日中、関係安定なお不透明 対話継続確認も懸念拭えず

東京, 8月19日, /AJMEDIA/

 秋葉剛男国家安全保障局長と中国外交担当トップの楊潔※(※竹カンムリに褫のツクリ)共産党政治局員が17日、7時間にわたって会談した。台湾情勢の緊迫化で外相会談がキャンセルされるなど対話の機運が遠のきつつあっただけに、日本政府内には安堵(あんど)する空気も広がる。ただ、台湾周辺での中国の軍事活動強化など覇権主義的な行動への懸念は拭えず、関係安定に向けた道筋は不透明だ。

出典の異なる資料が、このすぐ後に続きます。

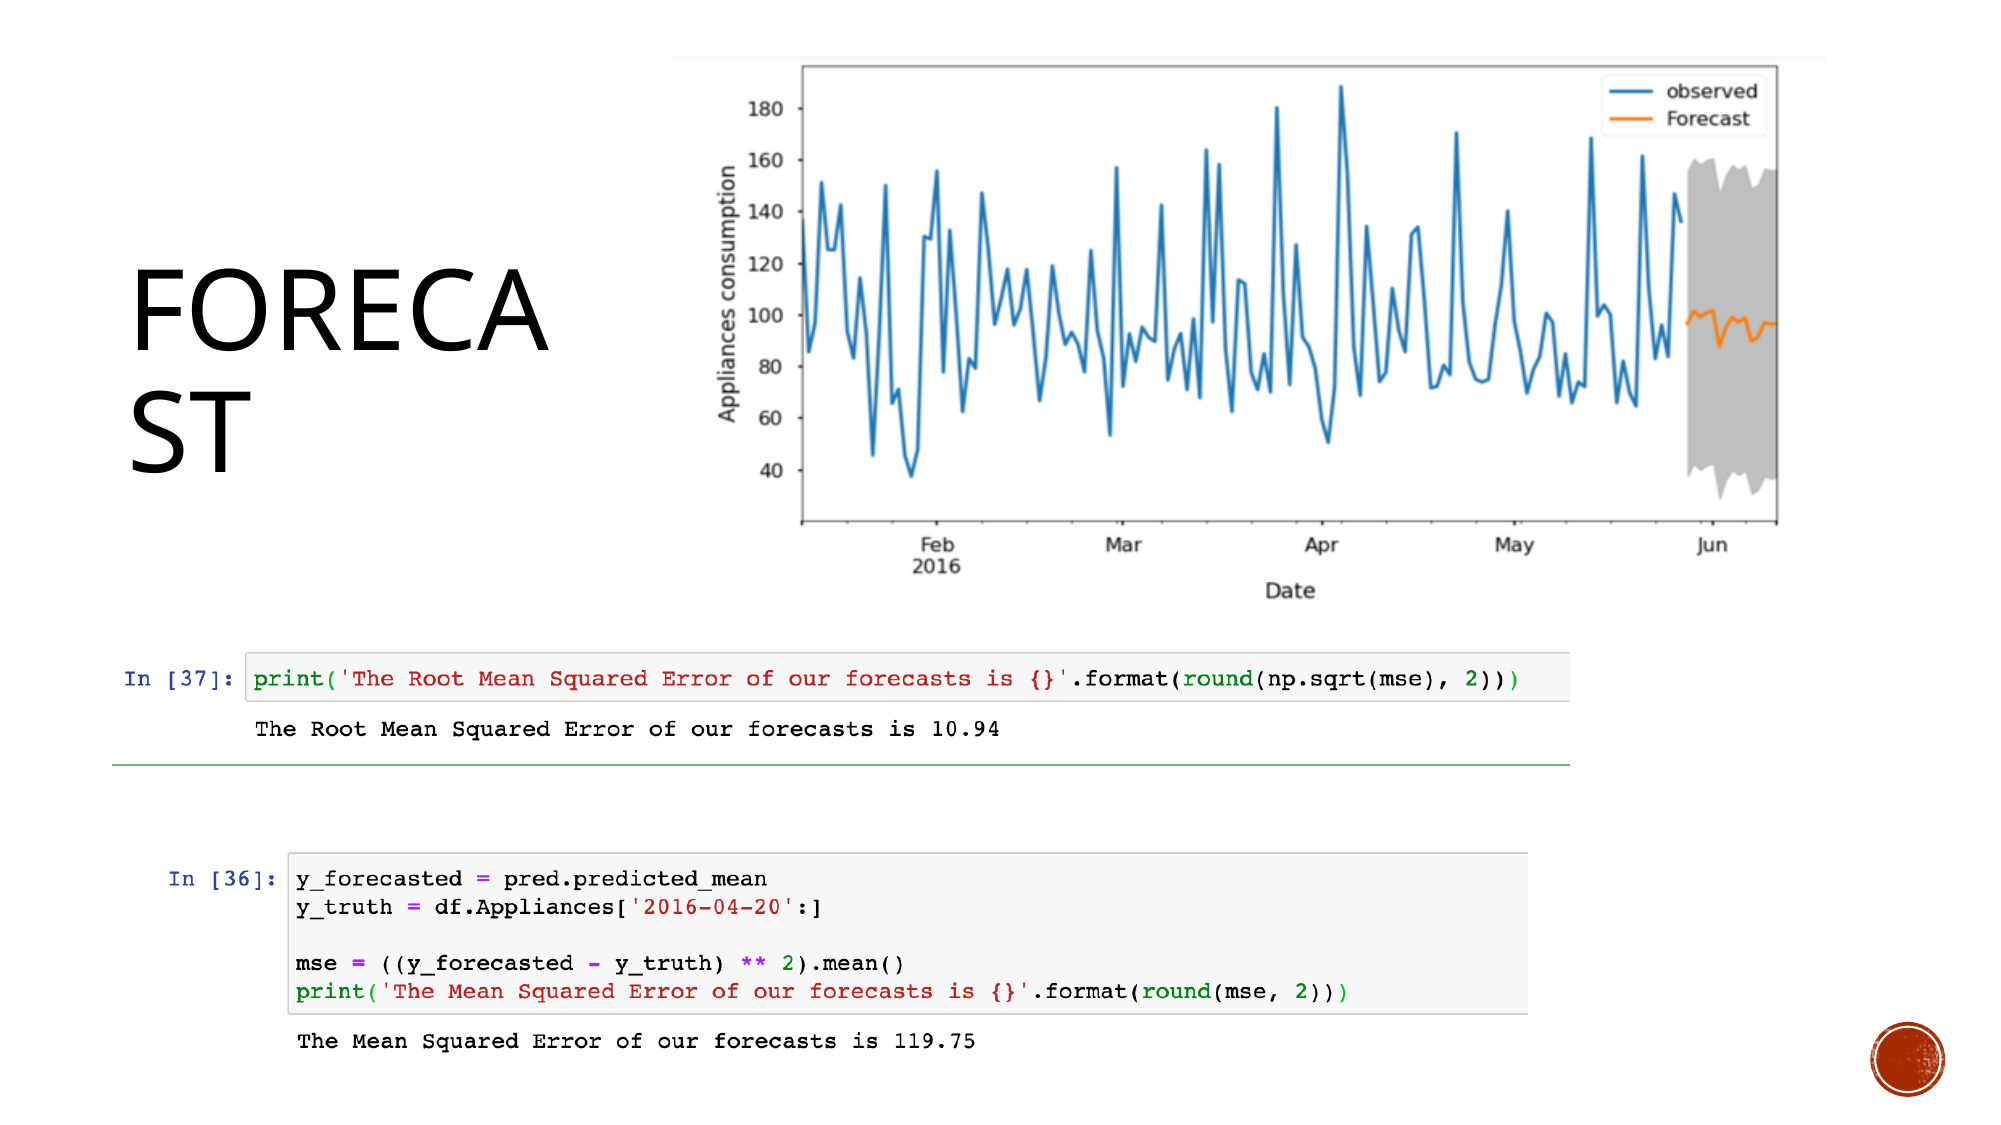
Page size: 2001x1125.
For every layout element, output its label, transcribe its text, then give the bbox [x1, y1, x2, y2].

title Forecast [112, 243, 571, 507]
picture [673, 56, 1826, 618]
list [158, 846, 1525, 1067]
picture [112, 638, 1570, 769]
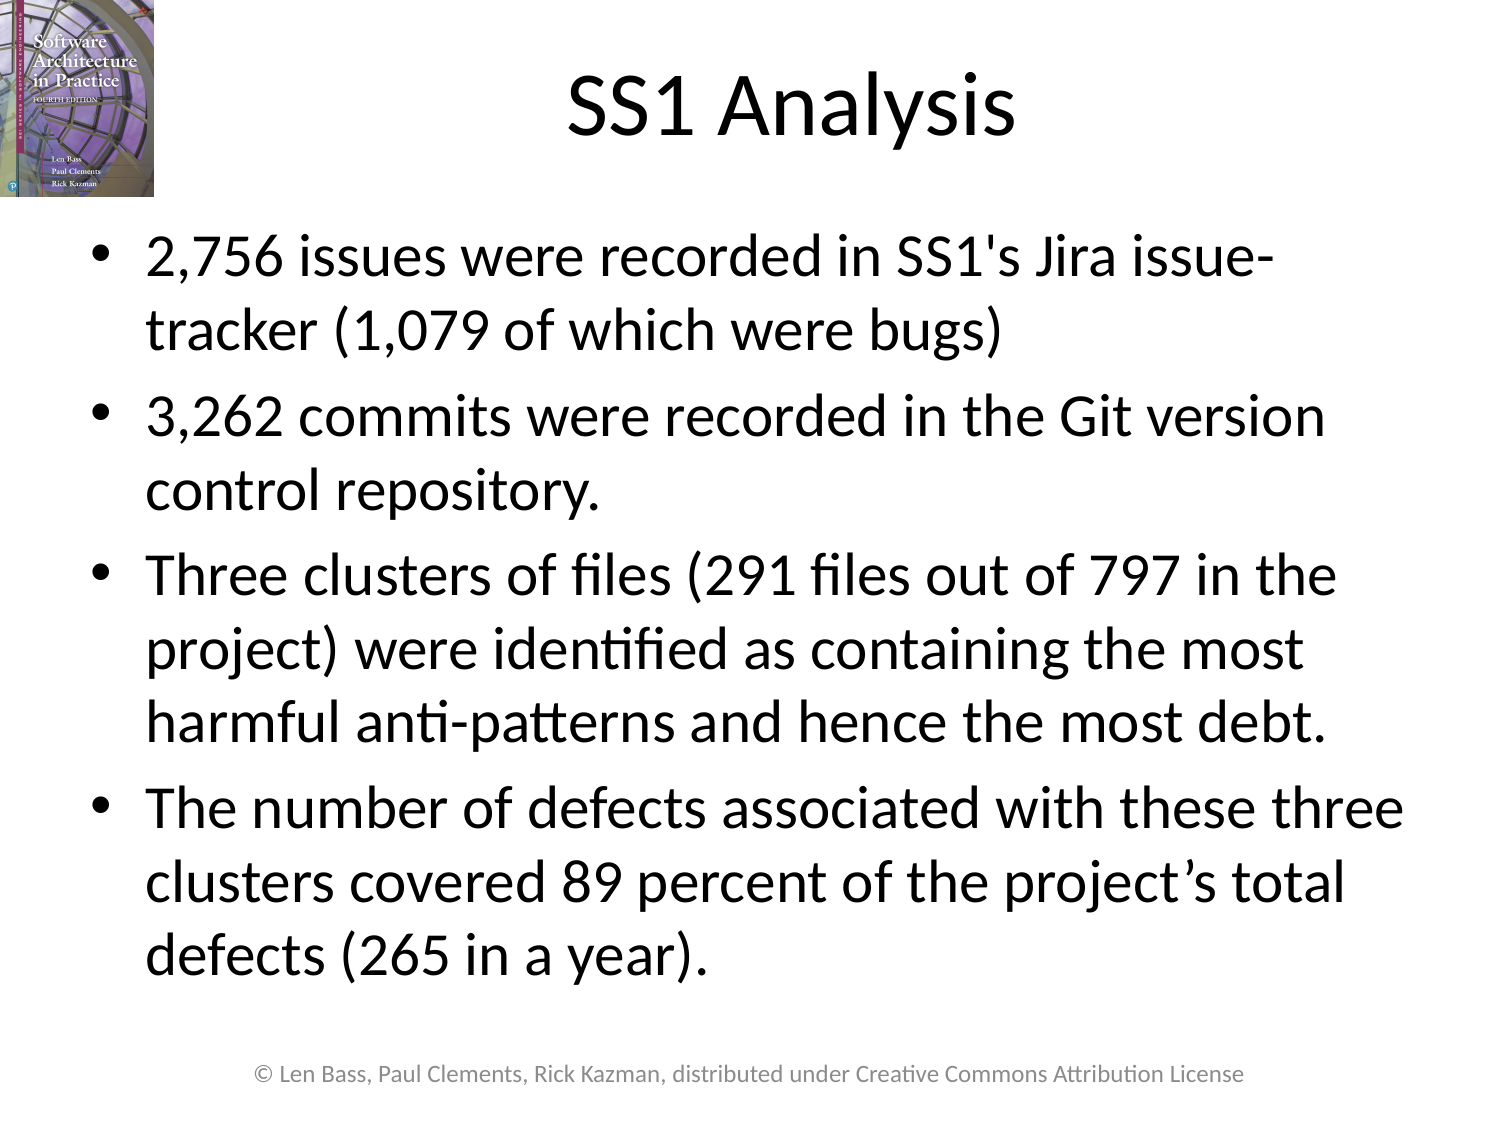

 安保局長と楊氏の会談は2020年2月以来約2年半ぶり。前回は楊氏が来日し、当時の北村滋局長と面会した。今回は秋葉氏が中国・天津を訪問。昨年10月に両首脳が一致した「建設的かつ安定的な関係」の構築に向け、双方が努力していく必要があるとの認識を共有するとともに、対話の継続を確認した。
 国交正常化50年の節目を9月29日に控える日中両国。日本側としては、沖縄県・尖閣諸島周辺への相次ぐ領海侵入などを警戒しながらも、最大の貿易相手国である中国との決定的な対立は避けたいのが本音だ。
 外務省幹部は「対話したこと自体は良かった」と評価。今後、国交正常化の節目をにらみ、岸田文雄首相と習近平国家主席によるオンラインを含む首脳会談が実現するかが焦点となる。
 一方、秋葉氏は中国の軍事活動について「日本の立場」を楊氏に伝達した。日本の排他的経済水域(EEZ)内に弾道ミサイルが着弾したことに抗議し、自制を求めたとみられる。
 ペロシ米下院議長の台湾訪問を契機に周辺での軍事活動が常態化するとの見方が日本政府内には広がっている。政府関係者は「軍事活動を止める気はないだろう。行動が伴わない以上、関係改善はなかなか難しい」との見方を示した。